Thalers wollten morgen früh mit dem Auto nach Südspanien fahren. Die Herbstferien begannen, und unmittelbar nach Schulende wollte die Familie starten. Zuerst nach Südfrankreich, dann zu Oma Gisela und Opa Herbert nach Fortuna, einem kleinen Ort mit Thermalbad im Hinterland der Costa Blanca. Nach ein, zwei Tagen sollte es dann weiter gehen zum eigentlichen Ziel - einem gemieteten Haus in Nerja in Andalusien.
„Ich brauche heute Abend 2 kräftige Männer, die mir helfen, die Skibox auf das Auto zu heben.“ Klaus schaute seine beiden Jungs auffordernd an.
„Siehst du hier einen kräftigen Mann?“ fragte Anton seinen Bruder. Emil kaute genüsslich sein Käsebrötchen mit Marmelade und zuckte mit den Schultern. „Außer Papa sehe ich hier keinen.“ „Und ich habe keine Zeit, ich will heute Abend noch zu Lutscher“, versuchte sich Anton zu drücken.
„Das ist eine gute Idee “ reagierte Andrea. „Bitte doch den Lutscher einfach zu uns, dann seht ihr euch und er kann kurz mit anpacken, dann geht es schneller.“
„Das find ich jetzt aber saublöd. Lutscher hat eine neue Playstation, mit der wir spielen wollten.“ „Das könnt ihr auch noch nach unserem Urlaub spielen. Heute Nachmittag müssen wir noch packen und morgen gehts los, da haben wir keine Zeit mehr. Sucht euch bitte heute Nachmittag noch Sachen raus, die ihr mitnehmen wollt. Mama hilft dann beim Packen. Und wir drei, mit Lutscher vielleicht sogar vier, heben die Box in 2 Minuten aufs Autodach.“ Klaus wurde jetzt etwas bestimmter.
„Wofür brauchen wir eigentlich die Skibox?“ fragte Anton, „wir fahren doch gar nicht in den Skiurlaub.“ „Aber wir haben viel Gepäck, einiges an Schwimmsachen und wollen ja auch Mila mitnehmen.“ Andrea wollte die Diskussion auch langsam beenden.

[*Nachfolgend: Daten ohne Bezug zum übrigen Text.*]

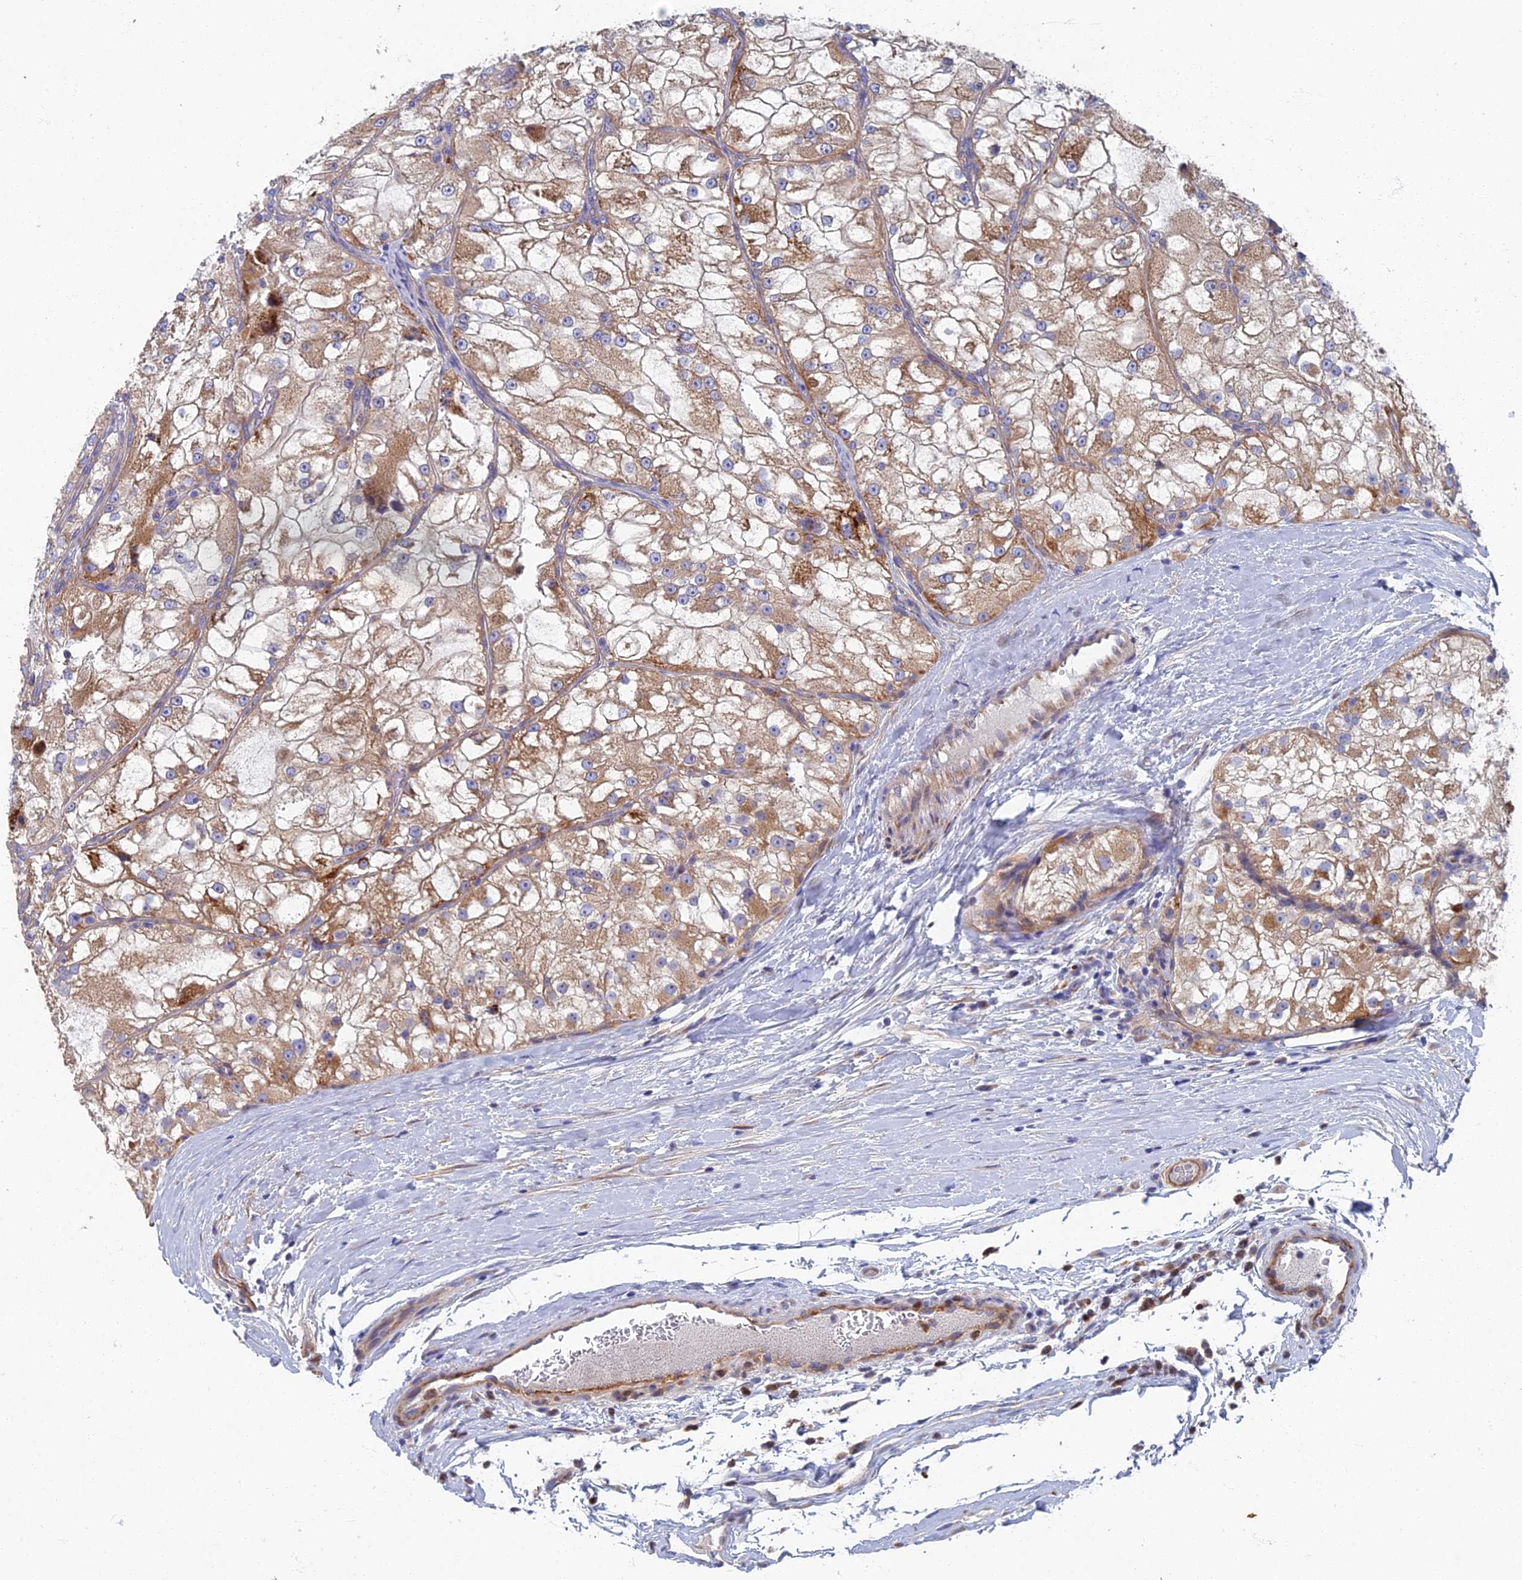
{"staining": {"intensity": "moderate", "quantity": ">75%", "location": "cytoplasmic/membranous"}, "tissue": "renal cancer", "cell_type": "Tumor cells", "image_type": "cancer", "snomed": [{"axis": "morphology", "description": "Adenocarcinoma, NOS"}, {"axis": "topography", "description": "Kidney"}], "caption": "A medium amount of moderate cytoplasmic/membranous expression is present in approximately >75% of tumor cells in adenocarcinoma (renal) tissue.", "gene": "RNASEK", "patient": {"sex": "female", "age": 72}}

Mila hob den Kopf, als sie ihren Namen hörte und die Ohren stellten sich auf. Sie hoffte auf einen weiteren Spaziergang. Mila durfte die lange Fahrt nicht wie sonst mit auf den Beifahrersitz. Bei kürzeren Fahrten wurde das Beifahrerfenster geöffnet.
Mila liebte es, den Kopf aus dem Fenster zu halten und sich den Fahrtwind um die Ohren wehen zu lassen. Für lange Fahrten hatte Andrea eine spezielle Hundebox gekauft, die im Kofferraum des Kombis befestigt wurde und ziemlich viel Platz wegnahm.
„Ich möchte aber auch die Mimi mitnehmen.“ Mimi war Emma`s Stoffmaus, die sie unbedingt zum Einschlafen brauchte. „Na, die werden wir auch noch in den Koffer kriegen - du musst sie nur mit einpacken,“ ermunterte Klaus.
„Ich bin heute Abend um sechs Uhr zu Hause, dann packen wir das Auto. Und nehmt euch für die Fahrt was zu Lesen und Spiele mit. Am Besten auch eure Handys. 2 Tage Autofahrt sind sehr lang.“
Anton und Emil schoben die Stühle zur Seite, schnappten sich ihre Schultaschen und verließen mit einem Winken und Tschüss das Haus. Andrea und Emma gaben Klaus noch einen Kuss. Dann fuhr Andrea Emma zur Schule.
Klaus hatte noch etwas Zeit. Er trank gemütlich seinen Tee und dann den Rest Kaffee von Andrea aus, las in aller Ruhe die Zeitung, räumte ab, putzte noch die Küche, denn das war seine tägliche Arbeit zu Hause und fuhr dann um halb neun wieder relativ entspannt in sein Büro.